Hurst with the Farm Bureau acknowledges that Proposition B was viewed as “sort of a wake-up call to agriculture.” As an example, he cited the proposition’s provision to limit the number of female dogs that a breeder could own.
The restriction on the number of female dogs, said Hurst, “was totally arbitrary.”
(Because Proposition B was a proposed state law, not a constitutional amendment, its approval by Missouri voters didn’t prevent the General Assembly from toning down many of the restrictions during the 2011 legislative session.)
Hurst said that many farmers and agricultural firms and associations “find ourselves in the same public disfavor’’ as tea party or religious groups. He pointed, for example, to the ongoing debate with some environmental groups about genetically modified food or certain practices in handling livestock.
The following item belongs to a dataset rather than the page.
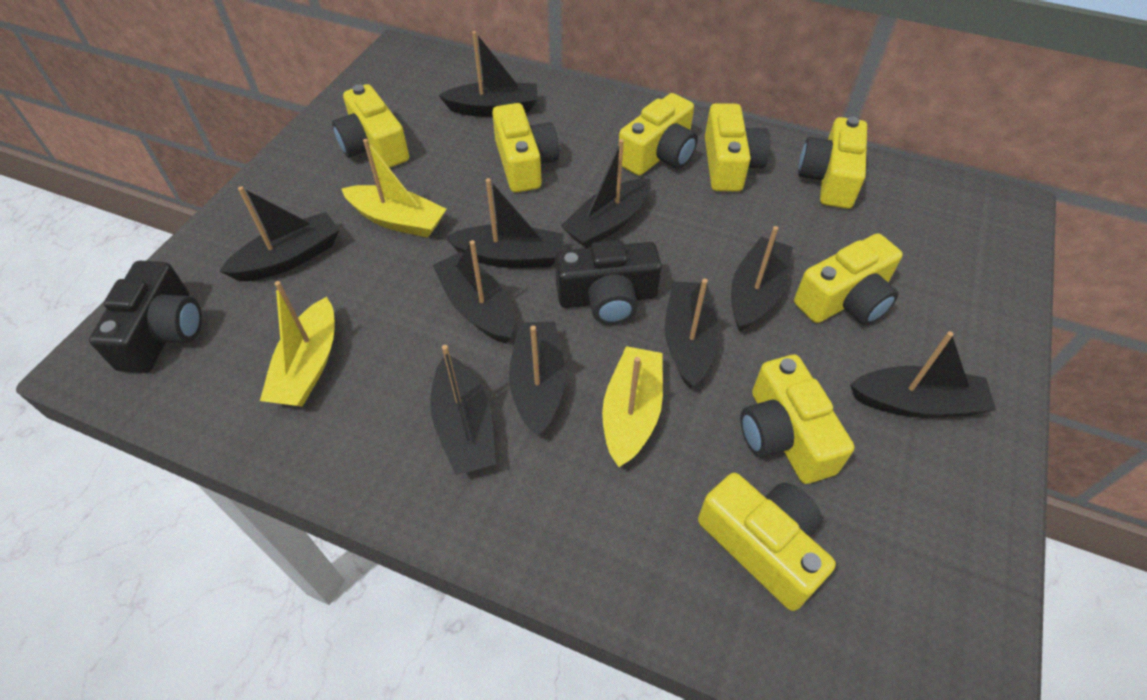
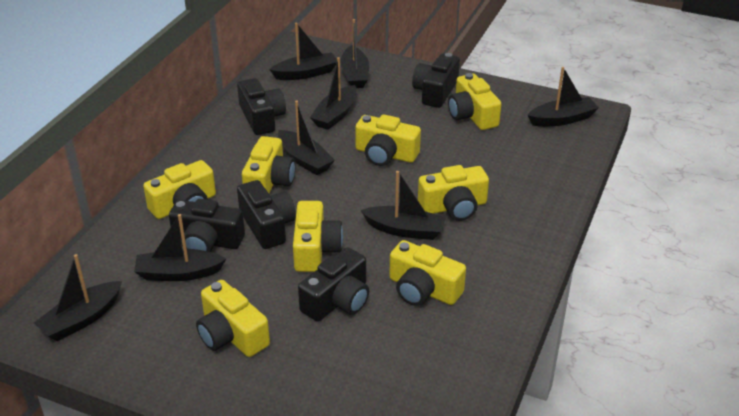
black boat: [219,186,339,281] [430,345,496,475] [432,240,514,343] [438,31,538,117] [445,178,564,268] [509,322,565,437] [561,139,651,248] [665,279,719,389] [731,226,793,332] [850,331,996,418] = 10 -> [34,254,122,341] [134,214,226,281] [269,23,337,80] [278,101,335,175] [310,57,357,130] [341,19,369,88] [361,171,446,240] [527,67,599,127] = 8
black camera: [89,261,202,373] [555,240,662,325] = 2 -> [169,199,245,252] [237,78,286,135] [237,180,296,249] [298,247,369,322] [412,53,460,108] = 5
yellow boat: [260,281,334,407] [341,139,446,238] [602,346,663,467] = 3 -> none = 0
“As we’re learning, the government doesn’t always treat unpopular groups very fairly,“ Hurst added. “That’s our concern … We think this amendment will give us some protection against some sort of arbitrary initiative petition or legislation.”
Animal rights groups disagree about impact
The Humane Society of the United States was among the backers, financial and otherwise, of Proposition B in 2010. And that continues to be a sore spot among some critics.
U.S. Rep. Blaine Luetkemeyer, R-St. Elizabeth – and a farmer – has pressed the Internal Revenue Service for years to investigate the Humane Society because he believes it may have violated its tax-exempt status by donating so much time and money to pass Proposition B.
Luetkemeyer recently announced that he was pleased that the U.S. Treasury inspector general for tax administration “has agreed to review the manner” in which the IRS handled his requests for an investigation.
The Humane Society of the United States (a separate entity from local Humane Society groups) has repeatedly stated that its activities complied with the tax-exempt requirements that do allow it to advocate on issues.
At the moment, the association’s lawyers are looking closely at the “right to farm” proposal before deciding how to proceed.
Even with the changes made by the state Senate, “we still think it is very problematic and our attorneys are still looking at it,” said state director Amanda Good. “We do plan to educate voters to vote against it.”
Good said that backers are wrong to say that her side is out to hurt family farms, which she maintains has never been the case.
Good acknowledged that the association had worked hard to block the proposed constitutional amendment and played a role in the successful Senate effort to change it.
The Humane Society claims some success in encouraging legislators to remove early provisions that animal-rights groups say would have prevented any local health-department regulations on farmers or state oversight to guarantee food safety and animal health.
Baker with the Missouri Alliance for Animal Legislation noted that some dog breeders already have sued the state Department of Agriculture over the weakened regulations approved by the General Assembly in 2011 to replace those in Proposition B.
Still, Baker said his group doesn’t plan to get heavily involved in any 2014 campaign against the “right to farm” proposal because it believes the final version put on the 2014 ballot is too weak to be threatening to animal-rights efforts.
Calling the proposal a “solution to a nonexistent problem,” Baker added, “The consensus is that this is a stupid amendment, but it won’t do any harm.”